The only preparation in the stack of business cards, is to draw a line with a jagged piece in the middle of it, on one card. If you flip over your pack of cards, and look at the bottom, the set up should be the prepared card, followed by 2-3 regular cards, printed side facing you, then the rest of the pack, white side facing you.

Since this routine is about the mysterious lens I shy away from using the Reality Twister pen, as it, to me, screams “trick pen”, and that would take away from the story I’m telling. For the pen, I twist a blue stick-type pen. Find a method that works for you…I hold it over a long fireplace lighter, while slowly rotating it. Then after 60-90 seconds, it gets soft enough that you can twist the barrel of the pen, then let it cool with the twist in it. These pens are cheap enough (especially when stores are having back to school sales) that you can actually leave the pen with your spectator. It can even be a personalized pen, with your contact info imprinted on it.

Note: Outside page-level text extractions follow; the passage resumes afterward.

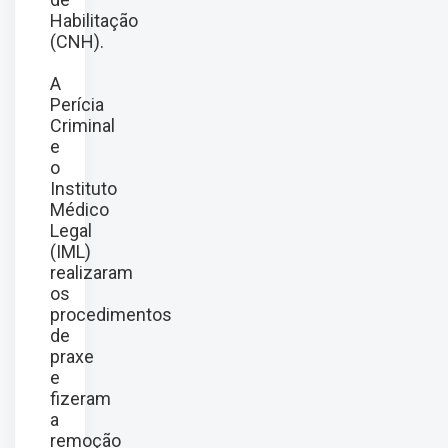
Habilitação
(CNH).
A
Perícia
Criminal
e
o
Instituto
Médico
Legal
(IML)
realizaram
os
procedimentos
de
praxe
e
fizeram
a
remoção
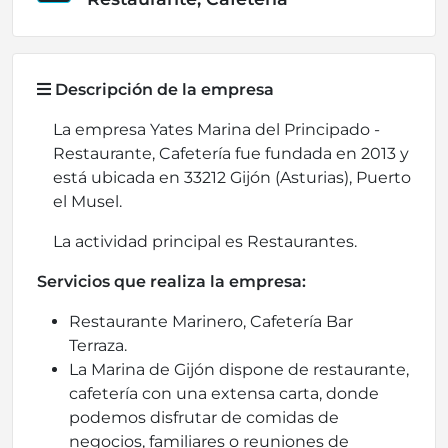
Descripción de la empresa
La empresa Yates Marina del Principado -
Restaurante, Cafetería fue fundada en 2013 y
está ubicada en 33212 Gijón (Asturias), Puerto
el Musel.
La actividad principal es Restaurantes.
Servicios que realiza la empresa:
Restaurante Marinero, Cafetería Bar
Terraza.
La Marina de Gijón dispone de restaurante,
cafetería con una extensa carta, donde
podemos disfrutar de comidas de
negocios, familiares o reuniones de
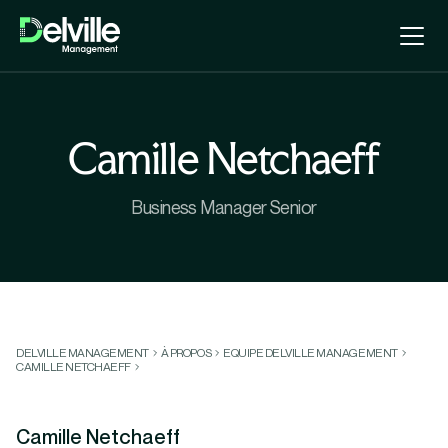
Camille Netchaeff
Business Manager Senior
DELVILLE MANAGEMENT
À PROPOS
EQUIPE DELVILLE MANAGEMENT
CAMILLE NETCHAEFF
Camille Netchaeff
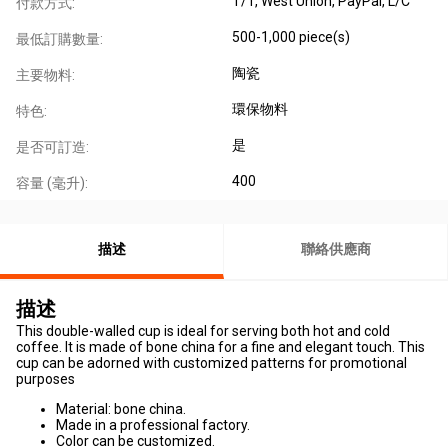
T/T, West Union, PayPal, L/C
付款方式:
500-1,000 piece(s)
最低訂購數量:
陶瓷
主要物料:
環保物料
特色:
是
是否可訂造:
400
容量 (毫升):
描述
聯絡供應商
描述
This double-walled cup is ideal for serving both hot and cold
coffee. It is made of bone china for a fine and elegant touch. This
cup can be adorned with customized patterns for promotional
purposes
Material: bone china.
Made in a professional factory.
Color can be customized.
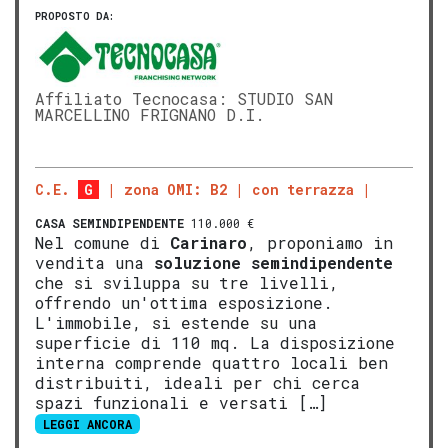
PROPOSTO DA:
Affiliato Tecnocasa: STUDIO SAN
MARCELLINO FRIGNANO D.I.
C.E.
G
zona OMI: B2
con terrazza
CASA SEMINDIPENDENTE
110.000 €
Nel comune di
Carinaro
, proponiamo in
vendita una
soluzione semindipendente
che si sviluppa su tre livelli,
offrendo un'ottima esposizione.
L'immobile, si estende su una
superficie di 110 mq. La disposizione
interna comprende quattro locali ben
distribuiti, ideali per chi cerca
spazi funzionali e versati […]
LEGGI ANCORA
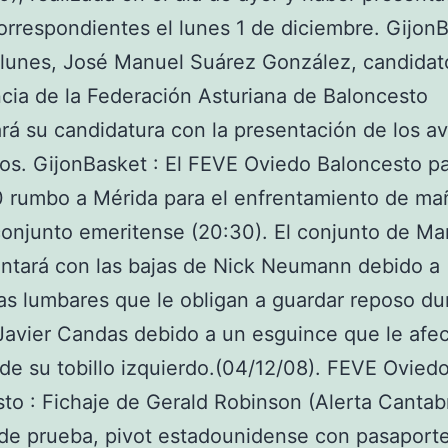
orrespondientes el lunes 1 de diciembre. GijonB
unes, José Manuel Suárez González, candidato
cia de la Federación Asturiana de Baloncesto
zará su candidatura con la presentación de los a
os. GijonBasket : El FEVE Oviedo Baloncesto pa
0 rumbo a Mérida para el enfrentamiento de m
conjunto emeritense (20:30). El conjunto de Ma
ntará con las bajas de Nick Neumann debido a
s lumbares que le obligan a guardar reposo du
Javier Candas debido a un esguince que le afec
de su tobillo izquierdo.(04/12/08). FEVE Ovied
to : Fichaje de Gerald Robinson (Alerta Cantab
de prueba, pivot estadounidense con pasaport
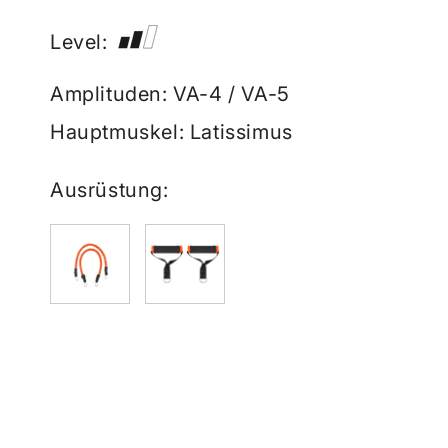
Level:
Amplituden: VA-4 / VA-5
Hauptmuskel: Latissimus
Ausrüstung:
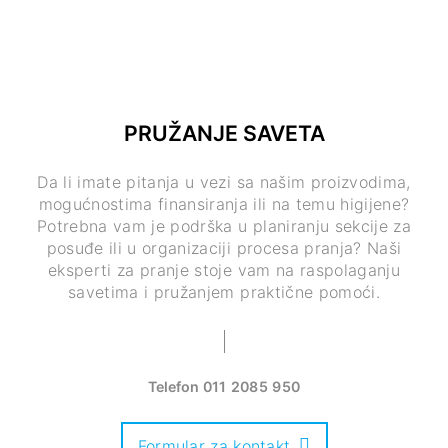
PRUŽANJE SAVETA
Da li imate pitanja u vezi sa našim proizvodima,
mogućnostima finansiranja ili na temu higijene?
Potrebna vam je podrška u planiranju sekcije za
posuđe ili u organizaciji procesa pranja? Naši
eksperti za pranje stoje vam na raspolaganju
savetima i pružanjem praktične pomoći.
Telefon
011 2085 950
Formular za kontakt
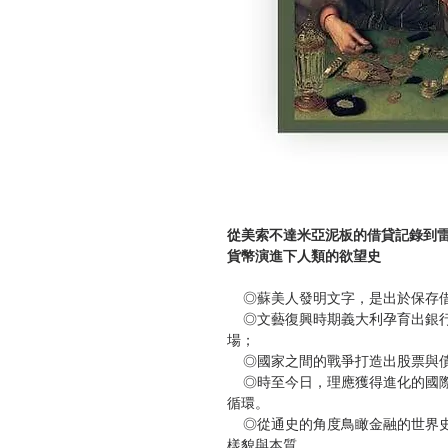
從美索不達米亞泥板的借貸記錄到
貨幣演進下人類的欲望史
◎蘇美人發明文字，是出於保存借
◎文藝復興時期義大利孕育出銀行
場；
◎國家之間的戰爭打造出股票與
◎時至今日，理應獲得進化的國際
循環。
◎從通史的角度鳥瞰金融的世界史
樣貌與本質。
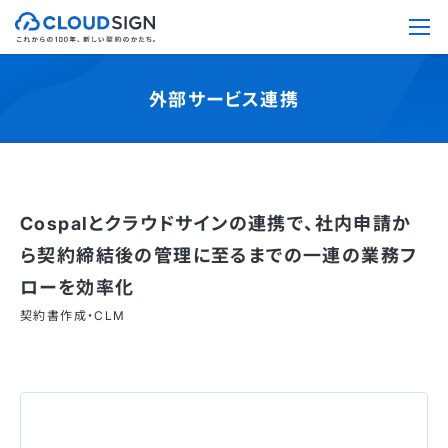
外部サービス連携
Cospalとクラウドサインの連携で、社内申請か
ら契約締結後の管理に至るまでの一連の業務フ
ローを効率化
契約書作成・CLM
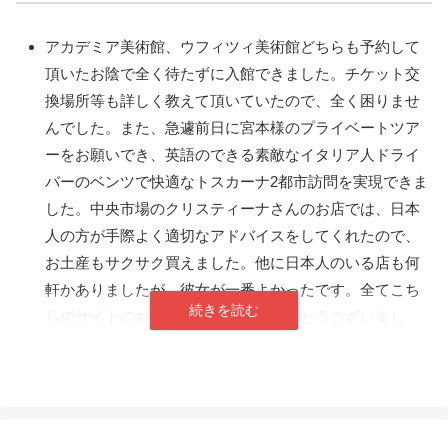
アカデミア美術館、ウフィツィ美術館どちらも予約して
頂いたお陰で全く待たずに入館できました。チケット交
換場所等も詳しく教えて頂いていたので、全く困りませ
んでした。また、急遽前日に宮本様のプライベートツア
ーをお願いでき、英語のできる素敵なイタリア人ドライ
バーのベンツで快適なトスカーナ2都市訪問を実現できま
した。中央市場のクリスティーナさんのお店では、日本
人の方が手際よく適切なアドバイスをしてくれたので、
お土産もサクサク買えました。他に日本人のいる店も何
軒かありましたが、彼女が一番よかったです。全てこち
らのサイトのお陰です。どうもありがとうございまし
た。フィレンツェとても素敵ですね。再訪できれば、ま
たお世話になります。（2019年9月22日）
このたびは、アカデミア美術館の急な予約ありがとうご
ざいました。おかげさまで無事並ばずに入館し楽しく鑑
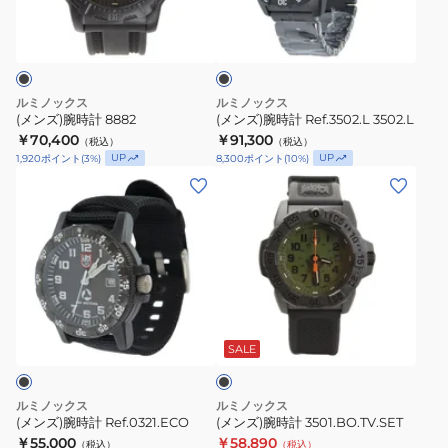
ブ
タ
8882
Ref.3502.L
ラ
ー
3502.L
ッ
ト
ク
ル
ルミノックス
ルミノックス
ジ
(メンズ)腕時計 8882
(メンズ)腕時計 Ref.3502.L 3502.L
ャ
￥70,400
￥91,300
（税込）
（税込）
イ
UP
UP
1,920
ポイント
(
3
%)
8,300
ポイント
(
10
%)
(メ
(メ
ア
ン
ン
ン
ズ)
ズ)
ト
腕
腕
0320
時
時
シ
計
計
リ
ブ
Ref.0321.ECO
3501.BO.TV.SET
ー
ラ
ッ
ズ
SALE
ク
0335
ルミノックス
ルミノックス
(メンズ)腕時計 Ref.0321.ECO
(メンズ)腕時計 3501.BO.TV.SET
￥55,000
￥58,890
（税込）
（税込）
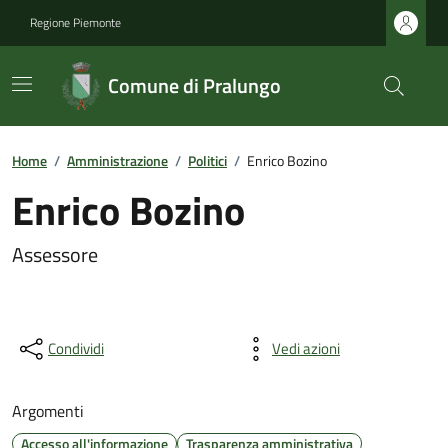
Regione Piemonte
Comune di Pralungo
Home
/
Amministrazione
/
Politici
/
Enrico Bozino
Enrico Bozino
Assessore
Condividi
Vedi azioni
Argomenti
Accesso all'informazione
Trasparenza amministrativa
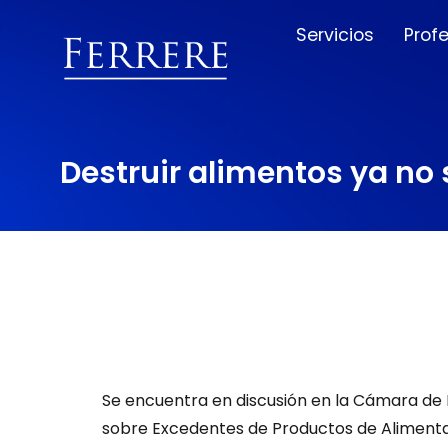
Servicios
Prof
Destruir alimentos ya no
Se encuentra en discusión en la Cámara de
sobre Excedentes de Productos de Alimenta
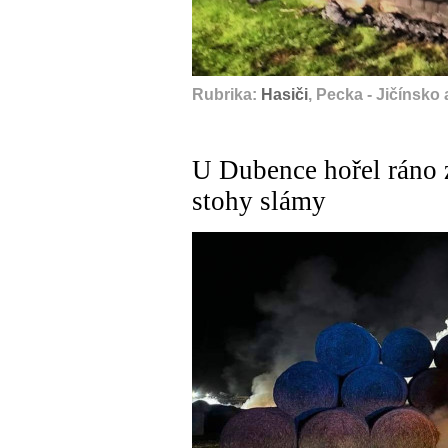
Rubrika:
Hasiči
, Pecka - Jičínsko 
U Dubence hořel ráno 
stohy slámy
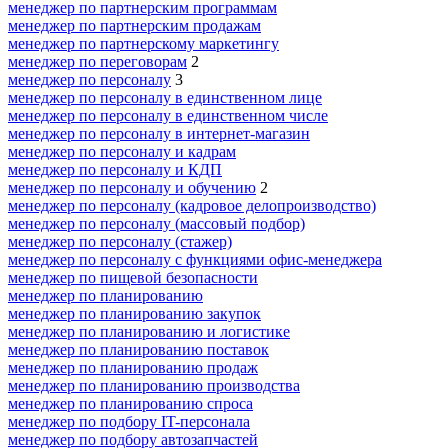
менеджер по партнерским программам
менеджер по партнерским продажам
менеджер по партнерскому маркетингу
менеджер по переговорам
2
менеджер по персоналу
3
менеджер по персоналу в единственном лице
менеджер по персоналу в единственном числе
менеджер по персоналу в интернет-магазин
менеджер по персоналу и кадрам
менеджер по персоналу и КДП
менеджер по персоналу и обучению
2
менеджер по персоналу (кадровое делопроизводство)
менеджер по персоналу (массовый подбор)
менеджер по персоналу (стажер)
менеджер по персоналу с функциями офис-менеджера
менеджер по пищевой безопасности
менеджер по планированию
менеджер по планированию закупок
менеджер по планированию и логистике
менеджер по планированию поставок
менеджер по планированию продаж
менеджер по планированию производства
менеджер по планированию спроса
менеджер по подбору IT-персонала
менеджер по подбору автозапчастей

During the presentation ,you take a card off the top of the stack, flip it over, and draw the straight line on it, while it’s on top of the deck, with an ungimmicked pen. After doing the first section with the center of the pen disappearing you pocket the pen. When you look through the lens at the spectator in the routine, you naturally drop your hand with the stack of cards to your side. After you give the “Yep, normal” line, you flip the pack as you bring it back and cover it with the lens again. The lens conceals that the spectator is looking at the “twisted” line until you take off the lens again. While the spectator is looking at the card, you bring out the twisted pen…at this stage the misdirection of the card is so strong, you could bring out almost anything out of your pocket, and they will not notice.

Additional Thoughts
You can add more to the story if you like; a web search will bring lots of sites about the Philadelphia experiment, Charles Berlitz touches on it in one of his Bermuda Triangle books (“Without a Trace” 1977) ,and there is also a movie (1984) and sequel (1993) than may inspire you. I purposely start by talking about the Eldridge, and not the experiment by name. I like the idea of being already into the story before people know what it’s about…I feel it helps people appreciate the story for what it is, without having a lot of pre-conceived notions about where I’m going—I just want them along for the ride. The Eldridge seems familiar to people but a lot can’t place it, so it focuses them in a bit more. Occasionally when I say the name of the ship someone will reply, “The Philadelphia Experiment”, which works just as well, as they even help set up the story with me and it makes the effect even stronger. Because the routine is “top heavy” with story it really blurs the line between “set up” and “trick”, so that by the time I bring out the stack of business cards, they are so deep in the story that the props don’t even mater. There are some subtle fine points that I enjoy: the bag protects the lens from scratches and fingerprints, and makes perfect sense to the story, as if it was “filed away”, it would be in some kind of bag or envelope. I don’t mention it, but the sticker says “Project Rainbow”, which was one of the code names associated with the experiment, and Dr Reno was the head scientist that was in charge of the project. Little layers of detail that are there for those that notice, but don’t affect those that don’t. Because of the nature of the optical illusion this is only good for one or two spectators at a time, which makes what could be creepy and unsettling, into an intimate magical experience. If I do it for two spectators I show both the bending and unbending effect at each stage of the effect, and do the card reveal to one, and the pen reveal to the other; that leaves them both with a souvenir of the presentation. As I said, nothing difficult or new, method-wise, but a fun routine that gets a great reaction for me—enjoy!